* _SOURCE PASSAGE_

# [resolved] No-IP and router configuration



## jason_fx (Aug 24, 2005)

*No-IP and router configuration*

Hi,

I just want to know how to configure my PC with No-IP to access from other places with remote desktop.
I instaled my computer with no-ip with the dns "jfxhome.no-ip.org" but i´m not getting succedeed to access my computer. I have a conceptronic wireless router.
Do i have to configure the router to get access or anything else??

I hope you understood my question. 
Thanx


----------



## johnwill (Sep 26, 2002)

If you use a router to connect to the Internet, you probably need to configure it to allow the Remote Desktop connection to your computer. For more information on routers and firewalls, see my Internet Firewalls column. You need to forward two ports to your Windows XP Professional-based computer: TCP port 3389, which Remote Desktop requires, and the port you specified in the TCP Port field in Internet Information Services (or TCP port 80 if you did not change the default).

* _STUDY QUESTIONS_
**a)** From the No-IP router thread, extract the passage beginning at the words "## johnwill (Sep" and ending after "change the default).", copying it word for word.
**b)** Continue the No-IP router thread from the point where it stops.

* _RECORD SET_
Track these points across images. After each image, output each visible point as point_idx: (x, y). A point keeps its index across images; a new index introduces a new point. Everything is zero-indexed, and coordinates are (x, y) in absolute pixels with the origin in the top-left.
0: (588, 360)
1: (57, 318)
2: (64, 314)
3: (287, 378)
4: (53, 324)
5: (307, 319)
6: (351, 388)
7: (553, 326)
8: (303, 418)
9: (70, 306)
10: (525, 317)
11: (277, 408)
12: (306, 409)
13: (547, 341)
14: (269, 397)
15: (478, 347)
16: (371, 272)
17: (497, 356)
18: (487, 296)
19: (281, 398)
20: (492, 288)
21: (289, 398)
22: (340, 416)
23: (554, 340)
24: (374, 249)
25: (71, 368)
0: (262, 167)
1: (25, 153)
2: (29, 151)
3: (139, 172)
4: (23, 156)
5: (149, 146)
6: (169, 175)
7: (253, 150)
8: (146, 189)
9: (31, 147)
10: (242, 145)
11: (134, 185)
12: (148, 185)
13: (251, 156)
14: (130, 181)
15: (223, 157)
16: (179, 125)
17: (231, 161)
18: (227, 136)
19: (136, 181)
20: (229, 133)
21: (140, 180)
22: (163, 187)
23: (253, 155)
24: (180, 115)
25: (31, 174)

* _RESPONSES BY ITEM NUMBER_
**a)**
## johnwill (Sep 26, 2002)

If you use a router to connect to the Internet, you probably need to configure it to allow the Remote Desktop connection to your computer. For more information on routers and firewalls, see my Internet Firewalls column. You need to forward two ports to your Windows XP Professional-based computer: TCP port 3389, which Remote Desktop requires, and the port you specified in the TCP Port field in Internet Information Services (or TCP port 80 if you did not change the default).

**b)**
----------



## jason_fx (Aug 24, 2005)

Ok i made it! I had to configure a virtual server in my modem configuration.To permit the port 3389 (Remote desktop) to be opened. Now i can access without problems.


----------



## johnwill (Sep 26, 2002)

Great, I guess this one is solved. :smile:


----------



## wd786 (Feb 13, 2008)

HI,

Thanks Jhon really its working. thanks again for this kind of help.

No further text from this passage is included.